“If Christ spent an anguished night in prayer, if He burst out from the Cross, 'My God, my God, why have you forsaken me?' then surely we are also permitted doubt. But we must move on. To choose doubt as a philosophy of life is akin to choosing immobility as a means of transportation.” ― Yann Martel, Life of Pi
Is it the ultimate wrong to doubt God?
I wish with all of my heart that I could force myself to at-all-times believe everything God says. I wish I never doubted and lived in bliss. There have been moments where I doubted: What if all of this is fake? What if God wants everyone but me? What if I committed the unforgivable sin? What if the Spirit isn't inside of me because I didn't faint at the touch of a minister's hand? What if I'm not really beautiful, or purposeful?
I know, I know...It would be easier to simply tell doubt to go away and just know I am enough, God was enough, and He existed within me.

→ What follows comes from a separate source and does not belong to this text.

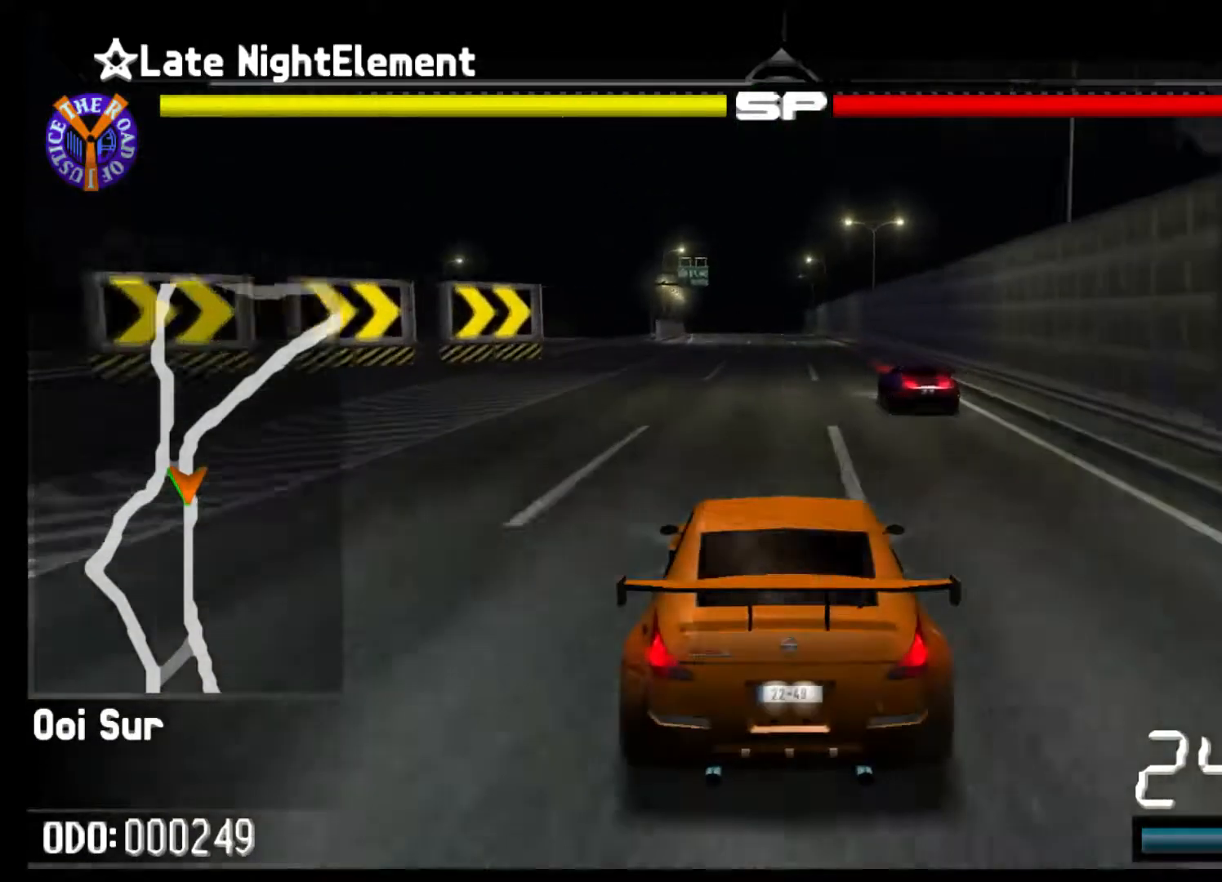
{"buttons": ["R2"], "left_stick": "left", "events": [[200, "left_stick", "left"]]}
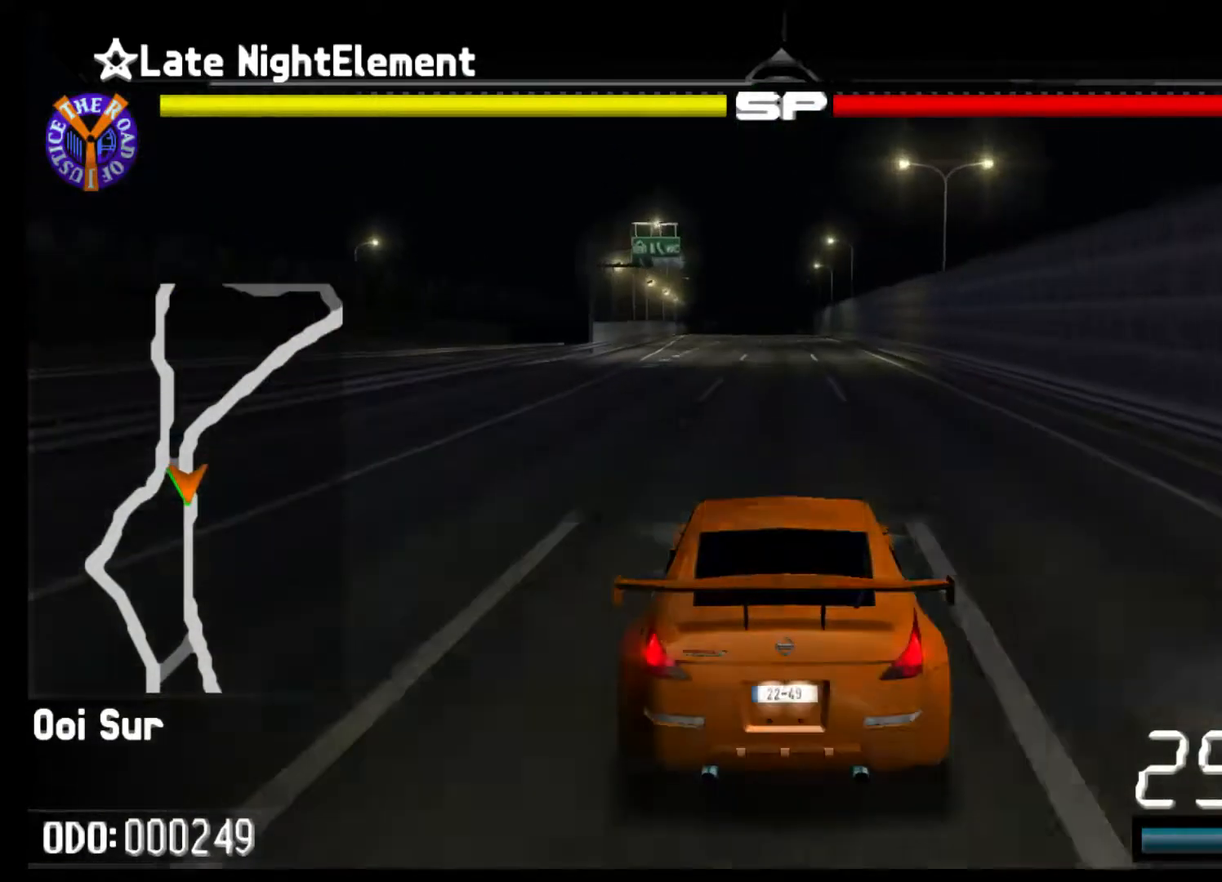
{"buttons": ["R2"], "left_stick": "left", "events": []}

BUT that's the interesting thing about doubt: Doubt makes simply saying, "I know that's not true" feel almost impossible. Unlike other struggles, going to God in the midst of doubt feels contradictory.
If we are doubting God's existence, we don't cry out to who could be imaginary. If we are doubting that He loves us, we feel abandoned and we don't know if we want Him. If we doubt His strength, we feel unwilling to trust His plan or His power in carrying His plan out.
Does this make sense? Doubt is difficult and lonely! We feel we can't reach out to God
Do lots of believers doubt? When Peter walked on water with Jesus, it only took a few seconds for doubt to overcome his mind (Matthew 14:29-31). In addition, Thomas needed proof when Jesus came back to life from the grave (John 20:24-28).
Doubt is not rare. In fact, I went to a church service and witnessed 9 of every 10 people raise their hands, admitting to some form of doubt in their lives... AT THAT MOMENT.
I doubted for years, and while I doubted, I did not let myself feel protected by God because I felt that my doubt was too disobedient for Him. I never wanted to doubt, but couldn't figure how to force my mind to believe. How can we force something like that? This doubt went against my own will and desires for my life...Where was my help?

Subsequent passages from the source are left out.